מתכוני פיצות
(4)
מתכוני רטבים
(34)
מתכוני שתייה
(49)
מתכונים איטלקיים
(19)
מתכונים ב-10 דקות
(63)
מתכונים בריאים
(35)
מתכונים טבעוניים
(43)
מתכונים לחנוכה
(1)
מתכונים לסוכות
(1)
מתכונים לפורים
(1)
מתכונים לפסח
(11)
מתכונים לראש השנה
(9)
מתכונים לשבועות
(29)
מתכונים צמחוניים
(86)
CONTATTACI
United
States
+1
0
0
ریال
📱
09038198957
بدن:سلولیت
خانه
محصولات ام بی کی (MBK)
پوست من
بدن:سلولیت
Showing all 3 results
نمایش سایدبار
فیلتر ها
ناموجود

────────────────────────────────────────

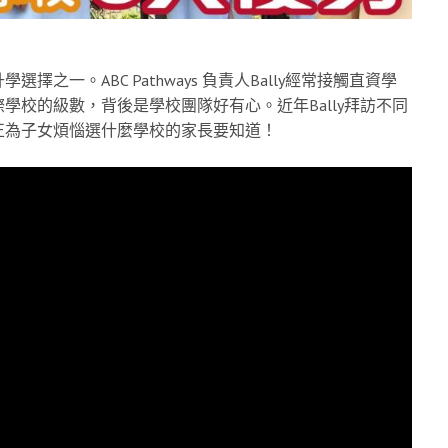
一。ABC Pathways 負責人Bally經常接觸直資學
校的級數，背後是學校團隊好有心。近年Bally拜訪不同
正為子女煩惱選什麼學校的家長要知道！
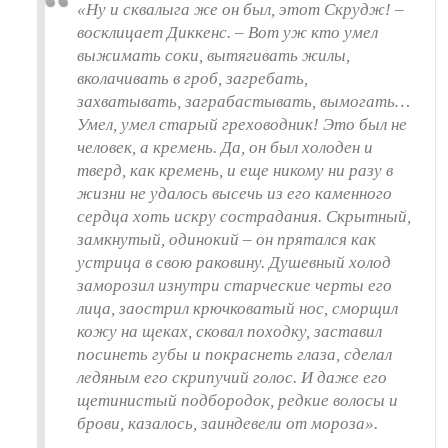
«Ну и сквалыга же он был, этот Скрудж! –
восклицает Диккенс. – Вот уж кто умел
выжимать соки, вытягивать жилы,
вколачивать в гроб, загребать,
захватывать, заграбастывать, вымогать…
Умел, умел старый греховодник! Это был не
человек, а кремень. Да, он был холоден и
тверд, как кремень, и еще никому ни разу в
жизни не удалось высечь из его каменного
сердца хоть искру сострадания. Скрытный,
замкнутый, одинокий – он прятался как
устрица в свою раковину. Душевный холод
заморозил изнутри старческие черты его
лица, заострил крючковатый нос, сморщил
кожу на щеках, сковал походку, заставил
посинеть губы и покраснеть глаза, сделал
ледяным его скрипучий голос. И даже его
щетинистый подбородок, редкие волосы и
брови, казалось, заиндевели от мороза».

────────────────────────────────────────

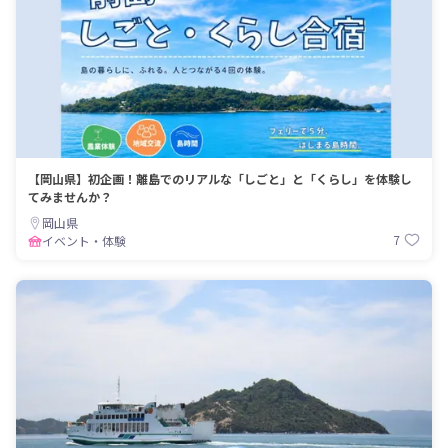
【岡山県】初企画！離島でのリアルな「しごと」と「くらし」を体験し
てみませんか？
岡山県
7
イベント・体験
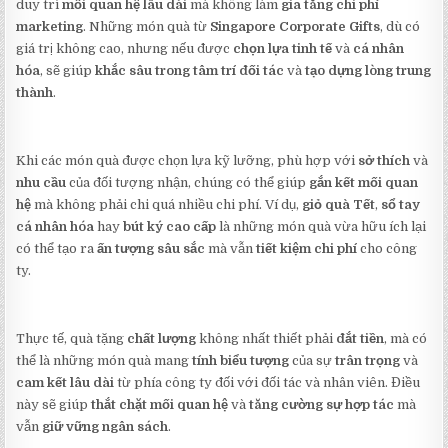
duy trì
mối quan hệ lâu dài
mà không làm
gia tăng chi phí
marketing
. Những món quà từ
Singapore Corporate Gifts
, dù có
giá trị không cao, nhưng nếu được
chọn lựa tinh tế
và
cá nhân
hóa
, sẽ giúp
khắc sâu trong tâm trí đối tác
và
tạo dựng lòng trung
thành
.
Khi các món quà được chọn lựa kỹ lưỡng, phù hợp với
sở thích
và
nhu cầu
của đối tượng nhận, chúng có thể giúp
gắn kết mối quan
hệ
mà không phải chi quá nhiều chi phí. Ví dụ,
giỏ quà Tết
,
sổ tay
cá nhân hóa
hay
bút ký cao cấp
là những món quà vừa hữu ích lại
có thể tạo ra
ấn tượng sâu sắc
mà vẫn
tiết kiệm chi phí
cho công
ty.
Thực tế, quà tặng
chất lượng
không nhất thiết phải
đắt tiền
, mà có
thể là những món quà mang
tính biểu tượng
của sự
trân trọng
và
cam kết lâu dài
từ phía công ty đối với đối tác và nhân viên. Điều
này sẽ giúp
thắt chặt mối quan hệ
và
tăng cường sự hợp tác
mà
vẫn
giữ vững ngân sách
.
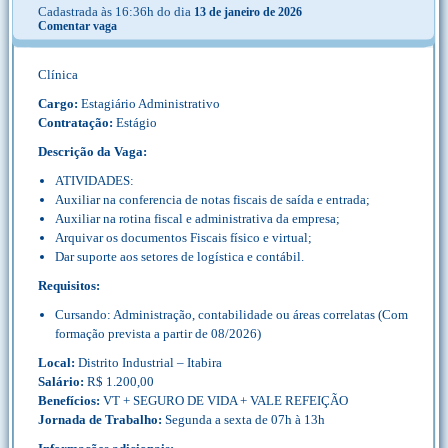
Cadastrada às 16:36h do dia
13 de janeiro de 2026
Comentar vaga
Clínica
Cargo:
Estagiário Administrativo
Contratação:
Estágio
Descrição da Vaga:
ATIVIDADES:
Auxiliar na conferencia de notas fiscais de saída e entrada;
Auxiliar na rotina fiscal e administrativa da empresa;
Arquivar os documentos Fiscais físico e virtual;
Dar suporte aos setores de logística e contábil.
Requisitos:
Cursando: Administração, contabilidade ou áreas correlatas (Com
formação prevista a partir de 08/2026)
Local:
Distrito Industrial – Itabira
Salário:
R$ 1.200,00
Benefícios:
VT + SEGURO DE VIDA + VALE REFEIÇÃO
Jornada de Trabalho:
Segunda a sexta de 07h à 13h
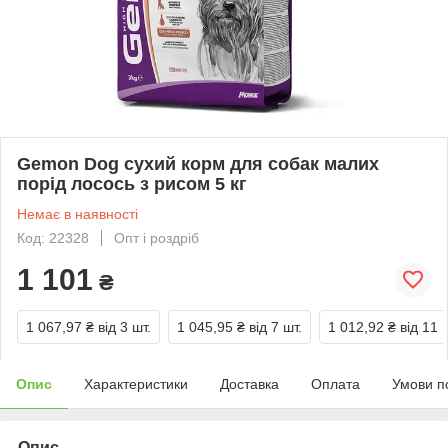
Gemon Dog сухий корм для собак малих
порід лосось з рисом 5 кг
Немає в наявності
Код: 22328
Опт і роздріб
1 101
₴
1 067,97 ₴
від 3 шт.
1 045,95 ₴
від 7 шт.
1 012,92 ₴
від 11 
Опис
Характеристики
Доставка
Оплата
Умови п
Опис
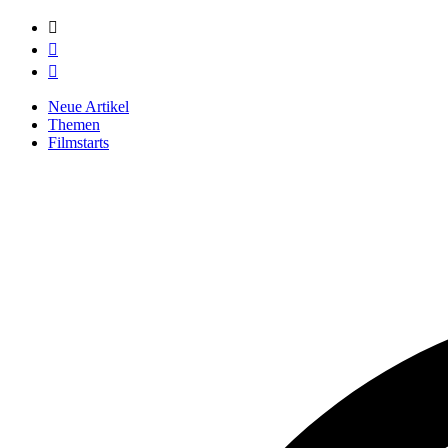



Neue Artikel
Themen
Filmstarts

────────────────────────────────────────

**Task details**
Copy out the part of the data above that opens with the line containing "этот Скрудж! –" and closes with the line containing "тверд, как кремень, и еще никому ни разу в", both of those lines included.

**Response to this exercise**
«Ну и сквалыга же он был, этот Скрудж! –
восклицает Диккенс. – Вот уж кто умел
выжимать соки, вытягивать жилы,
вколачивать в гроб, загребать,
захватывать, заграбастывать, вымогать…
Умел, умел старый греховодник! Это был не
человек, а кремень. Да, он был холоден и
тверд, как кремень, и еще никому ни разу в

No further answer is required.